Monday, August 3, 2015

Road Tripping With T-Swift

One of the annoying repercussions of a break-up is that the things you enjoyed with him are tainted. It's great to make memories, until suddenly those memories are cropping up all the time and you're just like, "Can you not?" If you've seen Inside Out (which you absolutely should), it's like Riley realizing that playing hockey on the pond is no longer a completely happy memory. Thanks, Sadness. I have always been a Taylor Swift fan (haters gonna hate). "Teardrops On My Guitar" was one of the first songs on the radio that I was obsessed with. (The other was "Ladies Love Country Boys," which just goes to show that sometimes our youthful obsessions are very, very wrong.) Her sound has certainly changed, but she is one of about four artists that I will pre-order an album for, no questions asked. There is a Taylor Swift song for every emotional situation.

On my first date with my last boyfriend we sang, "We Are Never Getting Back Together" in the car. It was delightful. We always had a thing for texting song lyrics back and forth as if they were actual conversation, and my favorite night was when we spent hours texting nothing but T-Swift lyrics to each other to express how we felt. It was like something out of a YA novel. Seriously, so sweet. I often walk around on my lunch break at work listening to music, and lovestruck Taylor songs soon became a staple. Joseph & I made jokes about how she and I were both obsessed with cats, and I only semi-ironically shipped her with Ed Sheeran.

When the relationship ended, I couldn't listen to Taylor Swift anymore. It hurt too much. I'm not sure why she was the thing my mind chose to represent everything good that I had lost, but it told me, "Nope, this girl's music is something you can never have again because it belongs to Joseph now. Sorry, tough luck, thanks for playing!" 

This made me angry. It's one thing to have the movie theater where he first held your hand ruined. Nobody cares about Provo movie theaters. Ruining the music you have loved for years? No. That is not okay. It couldn't stand, and I set out to recondition myself to stop freaking crying every time the first strains of "Style" came on the radio.

The eight hour drive to my family reunion in Yellowstone last week provided the opportunity for me to force catharsis. I pulled out of my driveway at 7:14 on Thursday morning with "Tim McGraw," the first song from her first album, playing. My plan was to make myself listen to her entire discography in chronological order.
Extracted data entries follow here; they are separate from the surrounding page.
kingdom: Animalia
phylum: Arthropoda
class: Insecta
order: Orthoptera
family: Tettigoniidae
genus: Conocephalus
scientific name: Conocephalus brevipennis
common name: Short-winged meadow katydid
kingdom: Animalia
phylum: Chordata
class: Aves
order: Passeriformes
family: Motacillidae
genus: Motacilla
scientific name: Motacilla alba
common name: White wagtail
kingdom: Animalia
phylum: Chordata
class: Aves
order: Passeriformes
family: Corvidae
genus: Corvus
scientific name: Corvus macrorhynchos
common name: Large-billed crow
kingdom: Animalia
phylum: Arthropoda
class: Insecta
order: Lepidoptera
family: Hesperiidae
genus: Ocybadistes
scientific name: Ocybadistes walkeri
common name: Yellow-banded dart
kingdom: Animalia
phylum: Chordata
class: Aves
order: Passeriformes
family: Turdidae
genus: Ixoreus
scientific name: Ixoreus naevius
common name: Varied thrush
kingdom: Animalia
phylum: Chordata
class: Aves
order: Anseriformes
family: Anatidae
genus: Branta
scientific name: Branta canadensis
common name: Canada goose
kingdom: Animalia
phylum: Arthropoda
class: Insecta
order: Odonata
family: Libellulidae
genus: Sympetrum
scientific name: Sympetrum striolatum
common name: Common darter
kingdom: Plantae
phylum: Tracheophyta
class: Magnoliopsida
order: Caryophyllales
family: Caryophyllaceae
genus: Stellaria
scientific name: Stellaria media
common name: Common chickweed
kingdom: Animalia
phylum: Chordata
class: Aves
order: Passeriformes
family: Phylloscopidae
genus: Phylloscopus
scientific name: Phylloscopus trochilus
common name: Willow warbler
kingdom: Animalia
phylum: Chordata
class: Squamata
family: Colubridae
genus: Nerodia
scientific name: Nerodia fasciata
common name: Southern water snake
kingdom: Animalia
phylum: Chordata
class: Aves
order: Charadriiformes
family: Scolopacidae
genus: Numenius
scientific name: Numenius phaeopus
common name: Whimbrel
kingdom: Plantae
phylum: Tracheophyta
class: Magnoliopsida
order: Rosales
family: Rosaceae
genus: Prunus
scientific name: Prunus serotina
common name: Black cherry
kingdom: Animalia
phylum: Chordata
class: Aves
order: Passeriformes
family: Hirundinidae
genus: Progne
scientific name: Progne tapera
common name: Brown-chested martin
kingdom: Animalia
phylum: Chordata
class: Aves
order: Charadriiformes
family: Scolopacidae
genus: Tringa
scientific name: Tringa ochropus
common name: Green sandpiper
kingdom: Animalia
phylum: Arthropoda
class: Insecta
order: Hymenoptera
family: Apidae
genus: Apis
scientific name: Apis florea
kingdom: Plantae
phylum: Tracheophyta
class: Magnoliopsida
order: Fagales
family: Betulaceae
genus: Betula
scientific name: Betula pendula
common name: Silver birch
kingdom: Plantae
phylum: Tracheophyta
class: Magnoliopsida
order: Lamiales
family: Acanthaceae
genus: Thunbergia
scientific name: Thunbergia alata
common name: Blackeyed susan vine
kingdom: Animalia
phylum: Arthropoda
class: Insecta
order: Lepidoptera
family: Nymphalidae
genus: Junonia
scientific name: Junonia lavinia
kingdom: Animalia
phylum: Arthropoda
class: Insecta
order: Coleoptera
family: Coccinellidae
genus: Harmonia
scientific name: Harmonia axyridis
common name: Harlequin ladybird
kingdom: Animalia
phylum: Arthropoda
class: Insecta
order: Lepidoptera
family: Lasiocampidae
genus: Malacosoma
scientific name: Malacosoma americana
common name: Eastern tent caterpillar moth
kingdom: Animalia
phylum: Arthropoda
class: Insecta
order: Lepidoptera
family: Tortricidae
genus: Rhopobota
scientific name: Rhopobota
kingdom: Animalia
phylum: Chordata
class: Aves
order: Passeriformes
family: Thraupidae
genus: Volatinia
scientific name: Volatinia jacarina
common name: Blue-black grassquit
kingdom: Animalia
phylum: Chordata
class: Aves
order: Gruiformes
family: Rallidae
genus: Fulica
Taylor Swift, Fearless, Speak Now, Red, 1989. Every song. No skips allowed. Crying would result in the song being played again until I could handle it. I needed to reclaim these songs, to prove something to myself. I can't really explain why, but it was important to me.

I'm proud to say I only cried once, and it wasn't even on a break-up song. "Never Grow Up" always hits me right in the feels. This is not to say that I didn't tear up a time or two, but I decided to let these slide. I almost caved when it got time to insert Red. I've always said that album was written for people in love. "State of Grace," "Stay, Stay, Stay," and freaking, "Everything Has Changed." I wasn't sure that I could handle it. I knew if I made it to 1989 I'd be fine, because that album was written for single girls. But Red? Red was tough. But I put in the cd, and I made it. (Guys, it's the little victories. I don't know why this was such a big deal for me.)

As someone whose mood has recently been careening from "Last Kiss" (seriously, "Last Kiss" might be the most relatable sad song in the world) to "Shake It Off" (which never fails to make feel awesome for at least a second) and back depending on the hour, it was actually helpful to ride the emotional roller coaster in it's condensed form. By the time the last song from 1989, "Clean," played, I did feel another step closer to okay. Taylor Swift is mine again. And to me that's not nothing. 


Also, I saw thirteen of these trucks.